Lemmermannia /ˌlɛməɹˈmæniə/ is a genus of fresh water trebouxiophyceans. as of March 2022, the genus contains five described species. They form coenobia of 4 to 16 cells. Its type species is L. tetrapedia (Kirchner) Lemmermann, originally described in 1880 but put into the genus Lemmermannia in 1904.

== Etymology ==
The genus is named in honor of German botanist Ernst Johann Lemmermann.

== History ==
In 1880, Kirchner described Staurogenia tetrapedia.

In 1897, Schröder described Tetrapedia emarginata

In 1898, Kuntze moved Staurogenia tetrapedia to the genus Crucigenia, in the name Crucigenia tetrapedia.

In 1900, Chodat described the genus Lemmermannia and used T. emarginata (now L. emarginata) as the type of the new genus.

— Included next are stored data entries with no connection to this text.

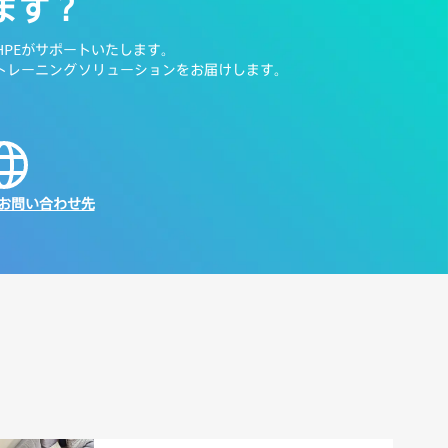
ます？
PEがサポートいたします。
トレーニングソリューションをお届けします。
お問い合わせ先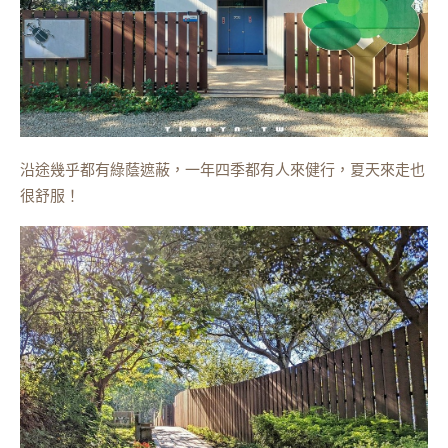
沿途幾乎都有綠蔭遮蔽，一年四季都有人來健行，夏天來走也
很舒服！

In 1904, Lemmermann moved Crucigenia tetrapedia into Lemmermannia as Lemmermannia tetrapedia, which was not widely recognized; the old name Crucigenia tetrapedia was kept in use. The genus Lemmermannia had been ignored for many years until 2013.

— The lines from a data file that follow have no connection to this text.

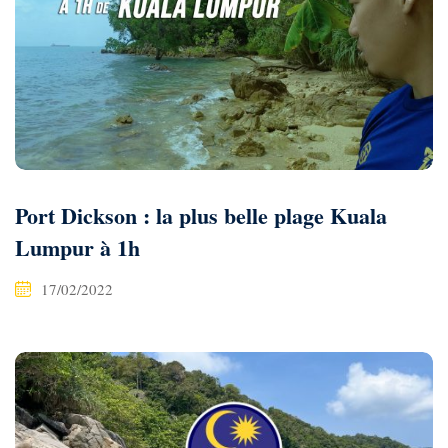
Port Dickson : la plus belle plage Kuala
Lumpur à 1h
17/02/2022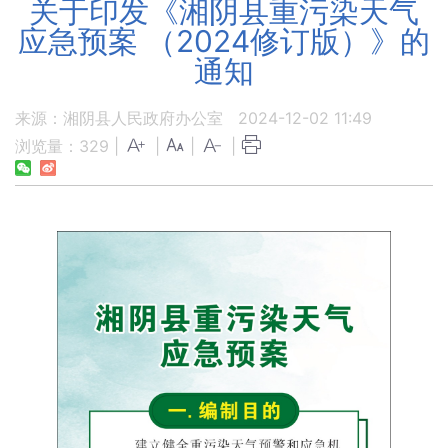
关于印发《湘阴县重污染天气
应急预案 （2024修订版）》的
通知
来源：湘阴县人民政府办公室
2024-12-02 11:49
浏览量：
329
|
|
|
|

In 2013, Bock et al. found a new clade of algae including Crucigenia tetrapedia and three others using molecular methods.
Bock et al. (2013) decided that Crucigenia tetrapedia and Lemmermannia emarginata are the same organism. Since C. tetrapedia was described first (in 1880) and has priority, it is the species name that should be used. The type of Lemmermannia thus changed its name, from L. emarginata to L. tetrapedia (Kirchner) Lemmermann 1904. Three other species formerly in the genus Tetrastrum were added to Lemmermannia.

== Morphology ==
Lemmermannia includes triangular or oval green, planktonic algae that mostly form tightly joined square coenobia of 4 cells, with or without small rectangular opening in the centre. L. komarekii make coenobia of up to 16 cells in the form of near-square synceonobia, where 4 tetrads join together. The cells have a single plastid, with or without a small pyrenoid. All species lack spines, and mostly have smooth cell walls, with or without convexity. A minority of L. punctata individuals, as well as old empty cells of the species, have granules on the outer cell walls.

== Metabolism ==
Lemmermannia tetrapedia can use hypoxanthine and allantoin as the only nitrogen source for photosynthesis, which indicates that eukaryotic algae share similar purine degradation pathway to higher plants, animals, and fungi.

== Reproduction ==
Lemmermannia perform asexual reproduction (autosporation by sporangium); sexual reproduction has not been observed.

Lemmermannia species perform two types of reproduction: L. tetrapedia exhibits Crucigenia-type of autosporation where the daughter coenobium rotates 45˚ relative to the cell wall of the mother coenobium; the other four species produce daughter coenobia in the same orientation as the mother coenobia. This demonstrates that in this taxon a Crucigenia-type of autosporation should not be used as a generic character.

== Phylogeny ==
Molecular phylogenies based on the SSU rDNA and ITS rRNA genes show Lemmermannia to be a sister clade to Botryococcus in Trebouxiophyceae.

== Species ==
As of March 2022, AlgaeBase accepted five species:
- Lemmermannia emarginata (Schröder) Chodat
- Lemmermannia komarekii (Hindák) C.Bock & Krienitz
- Lemmermannia punctata (Schmidle) C.Bock & Krienitz
- Lemmermannia tetrapedia (Kirchner) Lemmermann
- Lemmermannia triangularis (Chodat) C.Bock & Krienitz

== Habitat ==
All species inhabit freshwater around the globe.

L. tetrapedia has been reported highly susceptible to heavy metals in water.